▶ _TASK DIRECTIONS_: Rewrite the records below in full, replacing "myFeature" with "partFeature" and leaving everything else unchanged. Omit the pictures from your answer.

▶ _DATASET ENTRIES_:
■ ■ ■

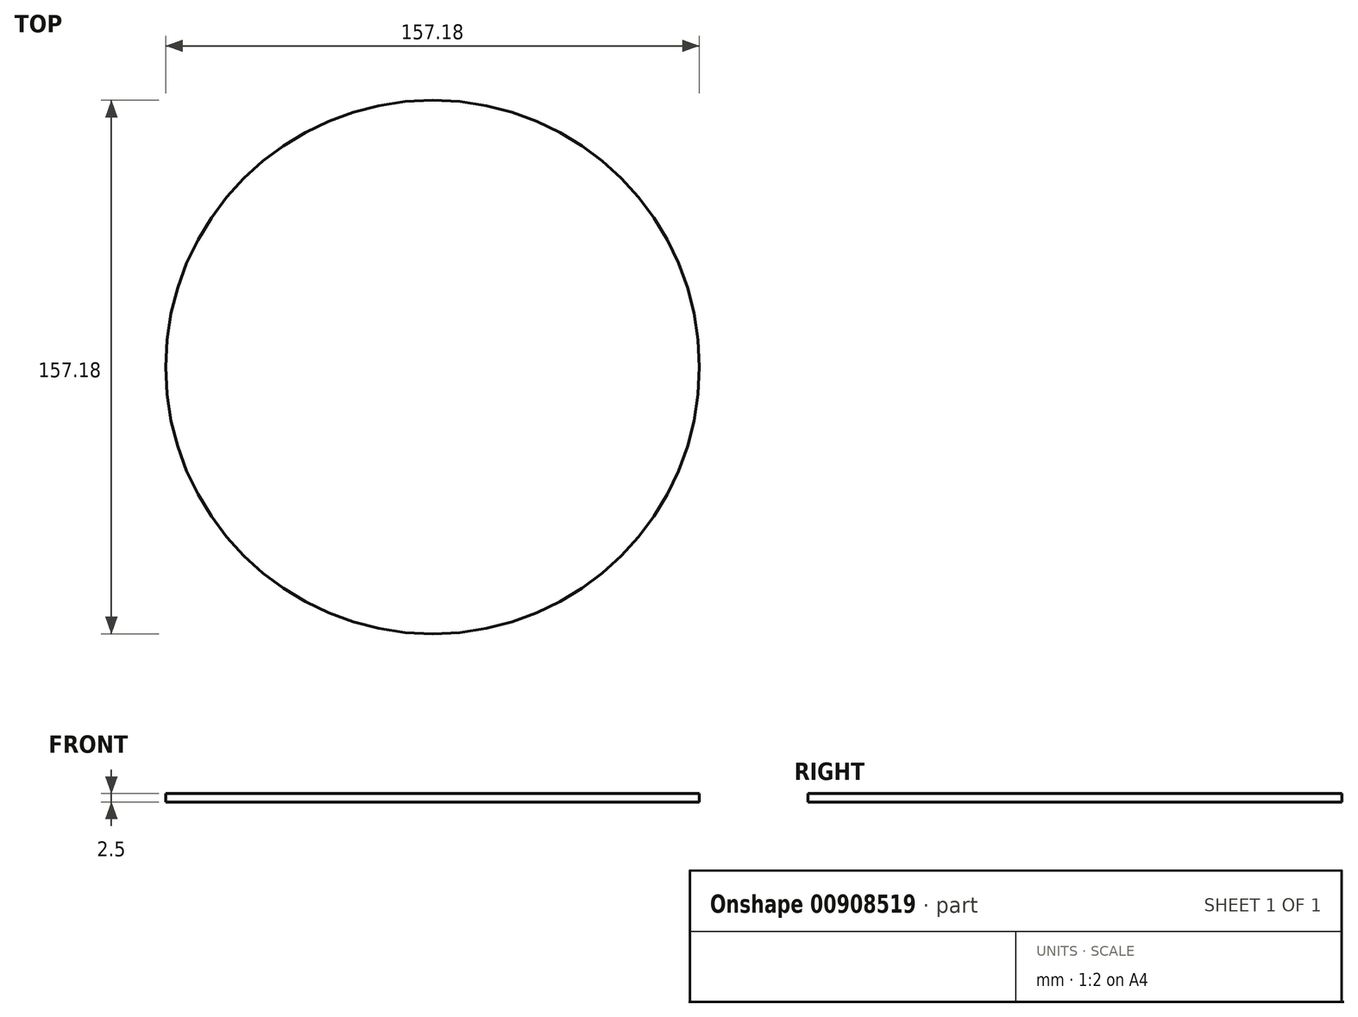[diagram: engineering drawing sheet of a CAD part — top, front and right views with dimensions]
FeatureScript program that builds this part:
annotation { "Feature Type Name" : "Feature", "Feature Type Description" : "" }
export const myFeature = defineFeature(function(context is Context, id is Id, definition is map)
    precondition{}
    {
        {
            var Q0;
            Q0=qCreatedBy(makeId("Top.planeOp"),FACE);
            var sketch = newSketch(context, id + "F0", { "sketchPlane" : qUnion([Q0])});
            skArc(sketch, "E0", {"start": v(0, 67.54) * mm, "mid": v(-30.14, 72.77) * mm, "end": v(-47.76, 47.76) * mm});
            skArc(sketch, "E1.1.0", {"start": v(-47.76, 47.76) * mm, "mid": v(-72.77, 30.14) * mm, "end": v(-67.54, 0) * mm});
            skArc(sketch, "E1.2.0", {"start": v(-67.54, 0) * mm, "mid": v(-72.77, -30.14) * mm, "end": v(-47.76, -47.76) * mm});
            skPoint(sketch, "E1.center", {"position": v(0, 0) * mm});
            skArc(sketch, "E2.3.3.0", {"start": v(-47.76, -47.76) * mm, "mid": v(-30.14, -72.77) * mm, "end": v(0, -67.54) * mm});
            skArc(sketch, "E2.3.4.0", {"start": v(0, -67.54) * mm, "mid": v(30.14, -72.77) * mm, "end": v(47.76, -47.76) * mm});
            skArc(sketch, "E2.3.5.0", {"start": v(47.76, -47.76) * mm, "mid": v(72.77, -30.14) * mm, "end": v(67.54, 0) * mm});
            skArc(sketch, "E2.3.6.0", {"start": v(67.54, 0) * mm, "mid": v(72.77, 30.14) * mm, "end": v(47.76, 47.76) * mm});
            skArc(sketch, "E2.3.7.0", {"start": v(47.76, 47.76) * mm, "mid": v(30.14, 72.77) * mm, "end": v(0, 67.54) * mm});
            skSolve(sketch);
        }
        {
            var Q0;
            Q0=qCreatedBy(makeId("Top.planeOp"),FACE);
            var Q1;
            Q1=makeQuery(id+"F0.imprint","IMPRINT",FACE,{"disambiguationData":[TD([[makeQuery(id+"F0.imprint","IMPRINT",EDGE,{"derivedFrom":sQuery(id+"F0.wireOp",EDGE,"20dG0tCf-75TG-ht6W-R5EH-glOTCc1QS95o")}),-1.0]])]});
            cPlane(context, id + "F1", {"entities" : qUnion([Q0, Q1]), "cplaneType" : CPlaneType.OFFSET, "offset" : 128 * mm, "width" : 150 * mm, "height" : 150 * mm});
        }
        {
            var Q0;
            Q0=qCreatedBy(id+"F1.planeOp",FACE);
            var sketch = newSketch(context, id + "F2", { "sketchPlane" : qUnion([Q0])});
            skPoint(sketch, "E3", {"position": v(0, 0) * mm});
            skSolve(sketch);
        }
        {
            var Q0;
            Q0=makeQuery(id+"F0.imprint","IMPRINT",FACE,{"disambiguationData":[TD([[makeQuery(id+"F0.imprint","IMPRINT",EDGE,{"derivedFrom":sQuery(id+"F0.wireOp",EDGE,"E0")}),1.0]])]});
            var Q1;
            Q1=sQuery(id+"F2.wireOp",VERTEX,"E3");
            var Q2;
            Q2=makeQuery(id+"F0.imprint","IMPRINT",FACE,{"disambiguationData":[TD([[makeQuery(id+"F0.imprint","IMPRINT",EDGE,{"derivedFrom":sQuery(id+"F0.wireOp",EDGE,"E0")}),1.0]])]});
            var Q3;
            Q3=sQuery(id+"F2.wireOp",VERTEX,"E3");
            loft(context, id + "F3", {"bodyType" : ToolBodyType.SURFACE, "sheetProfilesArray" : [{ "sheetProfileEntities" : qUnion([Q0]) }, { "sheetProfileEntities" : qUnion([Q1]) }], "wireProfilesArray" : [{ "wireProfileEntities" : qUnion([Q2]) }, { "wireProfileEntities" : qUnion([Q3]) }]});
        }
        {
            var Q0;
            Q0=qCreatedBy(makeId("Top.planeOp"),FACE);
            cPlane(context, id + "F4", {"entities" : qUnion([Q0]), "cplaneType" : CPlaneType.OFFSET, "offset" : 47 * mm, "oppositeDirection" : true, "width" : 150 * mm, "height" : 150 * mm});
        }
        {
            var Q0;
            Q0=makeQuery(id+"F3.opLoft","SWEPT_BODY",BODY,{"disambiguationData":[OSD([sQuery(id+"F0.wireOp",EDGE,"E2.3.4.0"),sQuery(id+"F2.wireOp",VERTEX,"E3")])]});
            var Q1;
            Q1=qCreatedBy(id+"F4.planeOp",FACE);
            mirror(context, id + "F5", {"entities" : qUnion([Q0]), "mirrorPlane" : qUnion([Q1])});
        }
        {
            var Q0;
            Q0=qCreatedBy(id+"F4.planeOp",FACE);
            var sketch = newSketch(context, id + "F6", { "sketchPlane" : qUnion([Q0])});
            skCircle(sketch, "E4", {"center": v(0, 0) * mm, "radius": 78.6 * mm});
            skSolve(sketch);
        }
        {
            var Q0;
            Q0=makeQuery(id+"F6.imprint","IMPRINT",FACE,{"disambiguationData":[TD([[makeQuery(id+"F6.imprint","IMPRINT",EDGE,{"derivedFrom":sQuery(id+"F6.wireOp",EDGE,"E4")}),1.0]])]});
            extrude(context, id + "F7", {"entities" : qUnion([Q0]), "depth" : 2.5 * mm, "offsetDistance" : 25 * mm});
        }
    });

■ ■ ■

▶ _ANSWER TO THE EXERCISE_:
[diagram: engineering drawing sheet of a CAD part — top, front and right views with dimensions]
FeatureScript program that builds this part:
annotation { "Feature Type Name" : "Feature", "Feature Type Description" : "" }
export const partFeature = defineFeature(function(context is Context, id is Id, definition is map)
    precondition{}
    {
        {
            var Q0;
            Q0=qCreatedBy(makeId("Top.planeOp"),FACE);
            var sketch = newSketch(context, id + "F0", { "sketchPlane" : qUnion([Q0])});
            skArc(sketch, "E0", {"start": v(0, 67.54) * mm, "mid": v(-30.14, 72.77) * mm, "end": v(-47.76, 47.76) * mm});
            skArc(sketch, "E1.1.0", {"start": v(-47.76, 47.76) * mm, "mid": v(-72.77, 30.14) * mm, "end": v(-67.54, 0) * mm});
            skArc(sketch, "E1.2.0", {"start": v(-67.54, 0) * mm, "mid": v(-72.77, -30.14) * mm, "end": v(-47.76, -47.76) * mm});
            skPoint(sketch, "E1.center", {"position": v(0, 0) * mm});
            skArc(sketch, "E2.3.3.0", {"start": v(-47.76, -47.76) * mm, "mid": v(-30.14, -72.77) * mm, "end": v(0, -67.54) * mm});
            skArc(sketch, "E2.3.4.0", {"start": v(0, -67.54) * mm, "mid": v(30.14, -72.77) * mm, "end": v(47.76, -47.76) * mm});
            skArc(sketch, "E2.3.5.0", {"start": v(47.76, -47.76) * mm, "mid": v(72.77, -30.14) * mm, "end": v(67.54, 0) * mm});
            skArc(sketch, "E2.3.6.0", {"start": v(67.54, 0) * mm, "mid": v(72.77, 30.14) * mm, "end": v(47.76, 47.76) * mm});
            skArc(sketch, "E2.3.7.0", {"start": v(47.76, 47.76) * mm, "mid": v(30.14, 72.77) * mm, "end": v(0, 67.54) * mm});
            skSolve(sketch);
        }
        {
            var Q0;
            Q0=qCreatedBy(makeId("Top.planeOp"),FACE);
            var Q1;
            Q1=makeQuery(id+"F0.imprint","IMPRINT",FACE,{"disambiguationData":[TD([[makeQuery(id+"F0.imprint","IMPRINT",EDGE,{"derivedFrom":sQuery(id+"F0.wireOp",EDGE,"20dG0tCf-75TG-ht6W-R5EH-glOTCc1QS95o")}),-1.0]])]});
            cPlane(context, id + "F1", {"entities" : qUnion([Q0, Q1]), "cplaneType" : CPlaneType.OFFSET, "offset" : 128 * mm, "width" : 150 * mm, "height" : 150 * mm});
        }
        {
            var Q0;
            Q0=qCreatedBy(id+"F1.planeOp",FACE);
            var sketch = newSketch(context, id + "F2", { "sketchPlane" : qUnion([Q0])});
            skPoint(sketch, "E3", {"position": v(0, 0) * mm});
            skSolve(sketch);
        }
        {
            var Q0;
            Q0=makeQuery(id+"F0.imprint","IMPRINT",FACE,{"disambiguationData":[TD([[makeQuery(id+"F0.imprint","IMPRINT",EDGE,{"derivedFrom":sQuery(id+"F0.wireOp",EDGE,"E0")}),1.0]])]});
            var Q1;
            Q1=sQuery(id+"F2.wireOp",VERTEX,"E3");
            var Q2;
            Q2=makeQuery(id+"F0.imprint","IMPRINT",FACE,{"disambiguationData":[TD([[makeQuery(id+"F0.imprint","IMPRINT",EDGE,{"derivedFrom":sQuery(id+"F0.wireOp",EDGE,"E0")}),1.0]])]});
            var Q3;
            Q3=sQuery(id+"F2.wireOp",VERTEX,"E3");
            loft(context, id + "F3", {"bodyType" : ToolBodyType.SURFACE, "sheetProfilesArray" : [{ "sheetProfileEntities" : qUnion([Q0]) }, { "sheetProfileEntities" : qUnion([Q1]) }], "wireProfilesArray" : [{ "wireProfileEntities" : qUnion([Q2]) }, { "wireProfileEntities" : qUnion([Q3]) }]});
        }
        {
            var Q0;
            Q0=qCreatedBy(makeId("Top.planeOp"),FACE);
            cPlane(context, id + "F4", {"entities" : qUnion([Q0]), "cplaneType" : CPlaneType.OFFSET, "offset" : 47 * mm, "oppositeDirection" : true, "width" : 150 * mm, "height" : 150 * mm});
        }
        {
            var Q0;
            Q0=makeQuery(id+"F3.opLoft","SWEPT_BODY",BODY,{"disambiguationData":[OSD([sQuery(id+"F0.wireOp",EDGE,"E2.3.4.0"),sQuery(id+"F2.wireOp",VERTEX,"E3")])]});
            var Q1;
            Q1=qCreatedBy(id+"F4.planeOp",FACE);
            mirror(context, id + "F5", {"entities" : qUnion([Q0]), "mirrorPlane" : qUnion([Q1])});
        }
        {
            var Q0;
            Q0=qCreatedBy(id+"F4.planeOp",FACE);
            var sketch = newSketch(context, id + "F6", { "sketchPlane" : qUnion([Q0])});
            skCircle(sketch, "E4", {"center": v(0, 0) * mm, "radius": 78.6 * mm});
            skSolve(sketch);
        }
        {
            var Q0;
            Q0=makeQuery(id+"F6.imprint","IMPRINT",FACE,{"disambiguationData":[TD([[makeQuery(id+"F6.imprint","IMPRINT",EDGE,{"derivedFrom":sQuery(id+"F6.wireOp",EDGE,"E4")}),1.0]])]});
            extrude(context, id + "F7", {"entities" : qUnion([Q0]), "depth" : 2.5 * mm, "offsetDistance" : 25 * mm});
        }
    });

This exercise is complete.